Sia il più illuminato degli statisti che il più sanguinario dei dittatori ha bisogno di legittimare le proprie azioni politiche, e per farlo si affida alla sua creazione, a quel popolo che non è altro che il riflesso del leader di turno. Ridotta all’osso, è una forma più o meno sofisticata di indottrinamento: il leader pretende di parlare a nome di tutti, generando un sentimento collettivo che rende reali certi astrattismi. Durante il ventennio fascista, Mussolini non convinse le persone a odiare gli ebrei, le convinse a credere che quell’odio fosse già insito nella loro natura. Così oggi: l’azione di Salvini è quella di creare l’ologramma di un popolo intollerante, come se fosse naturale. E alla fine, per mezzo della suggestione, quell’ologramma di trasforma in realtà, e la gente diventa intollerante sul serio.

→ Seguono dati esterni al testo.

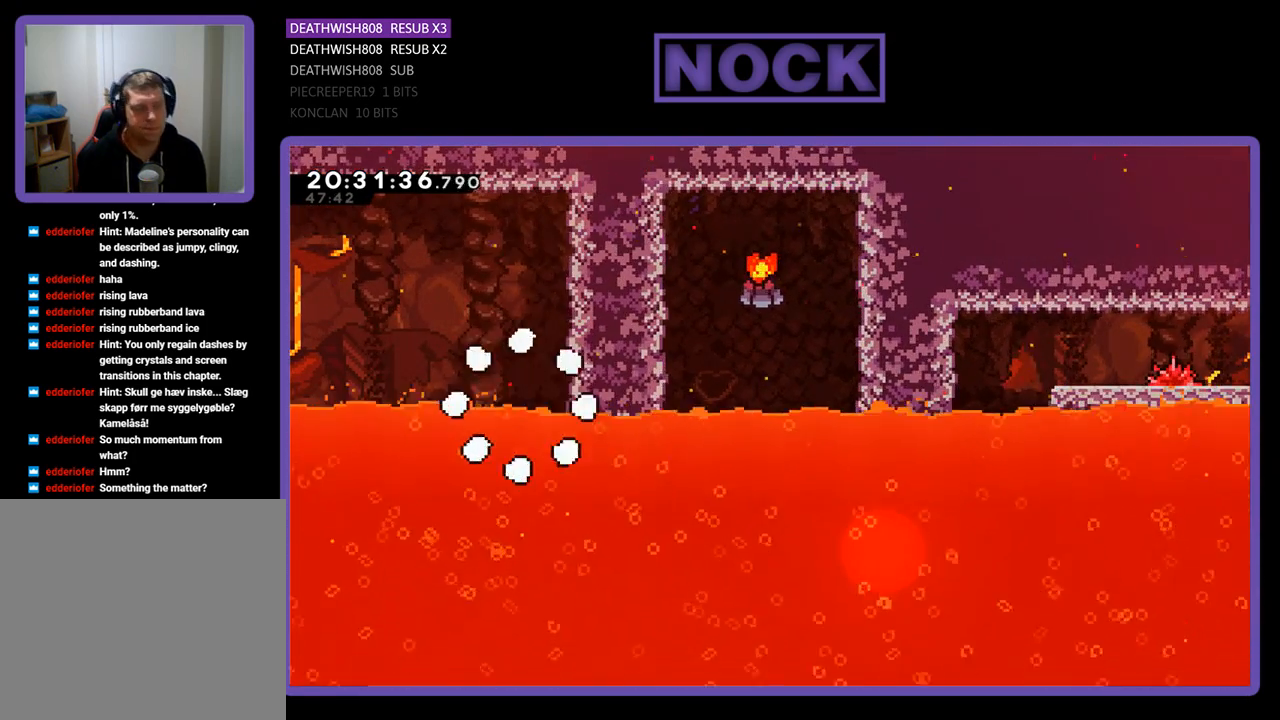
{"buttons": ["R2"], "left_stick": "center", "right_stick": "center", "events": [[433, "R2", "down"]]}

Il popolo sovrano, quello che il governo vorrebbe trasformare nel popolo sovranista, è l’annullamento del singolo individuo. Raggruppare diverse teste in un’accozzaglia indistinta è la convenienza del politico che diventa realtà. Ennio Flaiano diceva: “I nomi collettivi servono a fare confusione. Popolo, pubblico… Un bel giorno ti accorgi che siamo noi; invece credevi che fossero altri”. Ma senza quella confusione i politici annasperebbero alla ricerca di una nuova narrazione, costretti a considerare il popolo per quello che è: un insieme di soggetti, e per questo incatalogabile. Neanche con il voto popolare.